Thursday, February 21, 2008

All that matters

I hear people say all the time, this can't be all there is. But I have to say, when I feel Emma's little arms wrap around me in a hug, or when I look into her eyes and brush her hair back as she settles in for sleep at night, I can't imagine anything greater. I thank God for giving me this, and if it's all there is, it's enough. More than enough. It's amazing.

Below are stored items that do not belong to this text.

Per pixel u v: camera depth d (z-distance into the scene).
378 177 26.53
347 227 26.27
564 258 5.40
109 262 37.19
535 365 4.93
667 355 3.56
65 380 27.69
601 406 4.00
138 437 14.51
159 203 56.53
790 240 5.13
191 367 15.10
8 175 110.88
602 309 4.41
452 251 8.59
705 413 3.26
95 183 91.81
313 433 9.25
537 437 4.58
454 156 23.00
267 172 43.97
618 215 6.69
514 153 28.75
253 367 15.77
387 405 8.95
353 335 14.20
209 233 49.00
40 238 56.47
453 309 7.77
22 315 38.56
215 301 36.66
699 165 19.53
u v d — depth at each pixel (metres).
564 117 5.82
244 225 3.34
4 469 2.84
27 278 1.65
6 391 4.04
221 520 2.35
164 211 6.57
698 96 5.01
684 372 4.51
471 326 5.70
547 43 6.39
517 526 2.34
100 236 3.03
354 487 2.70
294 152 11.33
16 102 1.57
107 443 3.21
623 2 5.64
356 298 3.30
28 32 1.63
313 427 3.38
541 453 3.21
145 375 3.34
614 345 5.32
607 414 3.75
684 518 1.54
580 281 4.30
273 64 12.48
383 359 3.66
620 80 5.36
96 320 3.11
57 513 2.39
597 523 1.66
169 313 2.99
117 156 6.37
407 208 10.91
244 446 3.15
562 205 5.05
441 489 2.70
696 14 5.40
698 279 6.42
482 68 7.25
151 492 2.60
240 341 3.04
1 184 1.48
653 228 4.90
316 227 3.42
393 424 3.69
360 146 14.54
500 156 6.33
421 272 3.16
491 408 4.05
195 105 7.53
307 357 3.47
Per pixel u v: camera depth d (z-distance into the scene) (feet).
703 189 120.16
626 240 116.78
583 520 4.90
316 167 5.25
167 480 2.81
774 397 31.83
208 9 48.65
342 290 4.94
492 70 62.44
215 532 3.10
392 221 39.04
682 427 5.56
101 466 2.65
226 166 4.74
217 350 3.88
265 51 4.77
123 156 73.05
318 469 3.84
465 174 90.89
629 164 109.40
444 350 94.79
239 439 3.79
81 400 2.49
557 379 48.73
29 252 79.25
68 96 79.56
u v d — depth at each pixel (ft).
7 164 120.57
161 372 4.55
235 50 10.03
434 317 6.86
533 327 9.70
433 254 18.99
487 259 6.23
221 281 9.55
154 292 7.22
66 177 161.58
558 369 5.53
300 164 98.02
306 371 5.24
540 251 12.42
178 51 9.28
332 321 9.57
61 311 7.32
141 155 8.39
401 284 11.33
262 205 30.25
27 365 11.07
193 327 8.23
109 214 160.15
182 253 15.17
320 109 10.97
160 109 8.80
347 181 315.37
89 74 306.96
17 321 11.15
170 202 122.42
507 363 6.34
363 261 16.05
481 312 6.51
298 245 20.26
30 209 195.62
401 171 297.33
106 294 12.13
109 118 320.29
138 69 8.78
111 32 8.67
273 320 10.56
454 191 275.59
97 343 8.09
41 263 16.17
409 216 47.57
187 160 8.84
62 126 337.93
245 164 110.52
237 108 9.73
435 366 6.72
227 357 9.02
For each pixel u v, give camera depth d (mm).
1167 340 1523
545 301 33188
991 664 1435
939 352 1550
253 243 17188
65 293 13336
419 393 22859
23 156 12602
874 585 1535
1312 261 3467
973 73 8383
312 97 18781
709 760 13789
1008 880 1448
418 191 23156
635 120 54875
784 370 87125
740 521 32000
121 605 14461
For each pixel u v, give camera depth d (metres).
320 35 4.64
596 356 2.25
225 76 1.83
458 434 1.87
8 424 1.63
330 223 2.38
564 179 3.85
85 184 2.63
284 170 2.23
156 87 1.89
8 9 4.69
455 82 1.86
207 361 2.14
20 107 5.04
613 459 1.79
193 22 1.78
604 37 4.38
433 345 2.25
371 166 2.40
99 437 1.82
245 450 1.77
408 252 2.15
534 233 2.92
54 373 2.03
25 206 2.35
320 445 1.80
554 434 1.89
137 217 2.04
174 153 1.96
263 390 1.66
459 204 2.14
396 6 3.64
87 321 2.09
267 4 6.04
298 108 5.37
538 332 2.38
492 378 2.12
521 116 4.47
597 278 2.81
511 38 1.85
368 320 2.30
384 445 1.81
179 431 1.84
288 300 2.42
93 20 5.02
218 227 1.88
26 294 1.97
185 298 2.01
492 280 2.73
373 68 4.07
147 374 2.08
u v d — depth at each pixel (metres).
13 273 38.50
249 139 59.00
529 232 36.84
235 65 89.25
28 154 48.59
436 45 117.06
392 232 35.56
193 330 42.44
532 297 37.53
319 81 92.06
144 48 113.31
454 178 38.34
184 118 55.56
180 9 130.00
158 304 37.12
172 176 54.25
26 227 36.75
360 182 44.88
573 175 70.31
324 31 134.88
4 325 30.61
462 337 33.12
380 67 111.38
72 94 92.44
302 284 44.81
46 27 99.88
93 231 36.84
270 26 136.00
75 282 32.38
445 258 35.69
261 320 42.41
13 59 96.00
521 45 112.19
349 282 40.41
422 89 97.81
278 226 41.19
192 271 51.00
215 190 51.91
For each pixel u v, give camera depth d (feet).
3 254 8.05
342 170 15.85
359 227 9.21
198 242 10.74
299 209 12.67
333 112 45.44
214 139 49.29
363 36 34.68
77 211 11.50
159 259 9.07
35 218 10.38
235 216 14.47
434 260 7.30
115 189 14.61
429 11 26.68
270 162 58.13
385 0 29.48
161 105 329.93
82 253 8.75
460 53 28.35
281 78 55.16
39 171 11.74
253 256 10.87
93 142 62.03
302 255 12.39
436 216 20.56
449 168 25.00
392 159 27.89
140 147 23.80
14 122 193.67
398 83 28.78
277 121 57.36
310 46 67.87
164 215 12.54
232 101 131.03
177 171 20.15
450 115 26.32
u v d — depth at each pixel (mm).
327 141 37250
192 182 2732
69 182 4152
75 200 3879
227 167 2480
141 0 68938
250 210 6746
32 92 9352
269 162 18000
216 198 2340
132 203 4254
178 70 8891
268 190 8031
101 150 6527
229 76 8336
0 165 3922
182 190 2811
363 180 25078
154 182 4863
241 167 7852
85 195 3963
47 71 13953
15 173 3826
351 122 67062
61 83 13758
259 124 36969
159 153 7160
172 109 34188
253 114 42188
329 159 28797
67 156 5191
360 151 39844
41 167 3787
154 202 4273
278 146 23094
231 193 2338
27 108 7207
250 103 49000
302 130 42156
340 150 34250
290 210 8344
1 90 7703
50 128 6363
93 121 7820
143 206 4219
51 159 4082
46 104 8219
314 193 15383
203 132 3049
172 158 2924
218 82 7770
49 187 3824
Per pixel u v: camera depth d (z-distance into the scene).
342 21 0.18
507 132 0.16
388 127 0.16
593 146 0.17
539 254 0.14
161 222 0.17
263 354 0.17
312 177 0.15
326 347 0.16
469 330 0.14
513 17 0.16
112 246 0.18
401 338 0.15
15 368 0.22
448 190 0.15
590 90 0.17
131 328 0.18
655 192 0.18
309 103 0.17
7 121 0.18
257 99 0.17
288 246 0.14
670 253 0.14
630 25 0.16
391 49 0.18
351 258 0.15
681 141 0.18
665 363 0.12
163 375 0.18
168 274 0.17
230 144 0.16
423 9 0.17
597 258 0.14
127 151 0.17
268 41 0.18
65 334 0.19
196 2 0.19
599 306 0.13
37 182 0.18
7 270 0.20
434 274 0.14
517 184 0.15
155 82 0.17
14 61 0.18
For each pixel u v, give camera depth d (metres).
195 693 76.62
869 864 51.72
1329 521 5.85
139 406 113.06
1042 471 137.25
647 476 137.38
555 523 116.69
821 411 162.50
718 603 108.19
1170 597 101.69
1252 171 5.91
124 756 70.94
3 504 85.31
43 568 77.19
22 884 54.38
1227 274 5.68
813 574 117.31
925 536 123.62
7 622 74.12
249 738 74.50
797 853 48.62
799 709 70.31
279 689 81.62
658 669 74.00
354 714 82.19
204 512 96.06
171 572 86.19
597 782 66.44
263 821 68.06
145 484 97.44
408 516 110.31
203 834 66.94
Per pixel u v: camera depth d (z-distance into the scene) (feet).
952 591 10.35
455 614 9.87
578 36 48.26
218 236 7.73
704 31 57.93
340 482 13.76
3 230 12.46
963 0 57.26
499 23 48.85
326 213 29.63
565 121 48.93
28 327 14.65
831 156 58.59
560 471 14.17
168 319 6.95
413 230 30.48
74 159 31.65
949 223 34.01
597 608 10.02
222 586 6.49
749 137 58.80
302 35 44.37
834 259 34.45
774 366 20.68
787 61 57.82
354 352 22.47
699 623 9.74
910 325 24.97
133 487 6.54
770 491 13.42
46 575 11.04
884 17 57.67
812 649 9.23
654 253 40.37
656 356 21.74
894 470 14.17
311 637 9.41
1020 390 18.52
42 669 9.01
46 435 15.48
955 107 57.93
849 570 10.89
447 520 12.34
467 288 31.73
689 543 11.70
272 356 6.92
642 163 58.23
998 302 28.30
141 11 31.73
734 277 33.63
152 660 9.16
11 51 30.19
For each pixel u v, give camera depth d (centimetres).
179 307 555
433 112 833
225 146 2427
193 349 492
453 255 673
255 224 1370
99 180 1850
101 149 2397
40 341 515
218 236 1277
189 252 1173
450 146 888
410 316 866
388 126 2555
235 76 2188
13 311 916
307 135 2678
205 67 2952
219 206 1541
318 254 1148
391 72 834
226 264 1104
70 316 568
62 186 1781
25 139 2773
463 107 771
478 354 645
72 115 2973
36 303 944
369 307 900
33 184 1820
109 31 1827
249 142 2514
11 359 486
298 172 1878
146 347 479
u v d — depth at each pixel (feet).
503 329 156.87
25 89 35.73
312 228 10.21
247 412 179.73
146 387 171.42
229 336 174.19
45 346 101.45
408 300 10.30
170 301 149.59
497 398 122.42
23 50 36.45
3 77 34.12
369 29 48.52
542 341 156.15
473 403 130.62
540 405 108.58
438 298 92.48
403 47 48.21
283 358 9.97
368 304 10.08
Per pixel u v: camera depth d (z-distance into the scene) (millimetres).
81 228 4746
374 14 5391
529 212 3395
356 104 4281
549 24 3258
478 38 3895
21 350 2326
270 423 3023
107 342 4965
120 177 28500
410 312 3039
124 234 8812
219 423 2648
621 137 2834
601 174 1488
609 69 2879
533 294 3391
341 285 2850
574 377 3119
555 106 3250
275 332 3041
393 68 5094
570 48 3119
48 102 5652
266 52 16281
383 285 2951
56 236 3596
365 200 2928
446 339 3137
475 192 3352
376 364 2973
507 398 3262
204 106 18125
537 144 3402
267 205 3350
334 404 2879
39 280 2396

Baby number two is moving inside me as I type too. I know it will be hard, really hard, at the beginning. Even though I have been hoping she would have been here by now, I am trying to remember to enjoy and relax even in these last few days. And I've realized that every day I wait for her is another I can share with Emma, just us. That's a good thing too. We had a really special day this weekend, a holiday Monday, where we went to the aquarium. Emma loves it there, and I made a point to let her see whatever she wanted, even if it meant seeing the same exhibit four times. She's so beautiful and precocious, and I was proud to watch her confidence around the bigger kids. She had such a great time, she kept running to me and hugging me and kissing me. We shared lunch, and she kept grabbing my hand through it and singing. And at the end of the day, tired finally and overexcited, I carried her out. Even though I usually head straight through the gift shop as fast as possible, this time I stopped and decided to get her something to remember our day. She was very into the turtles all day, so I picked up a soft soft stuffed turtle. She grabbed it instantly, carried it to the car all by herself (even though it's almost half her size), and for three nights now she has fallen asleep with it curled under her little arm. I don't know if it means anything real to her of if she remembers where it's from, but I do. My little girl. My big girl.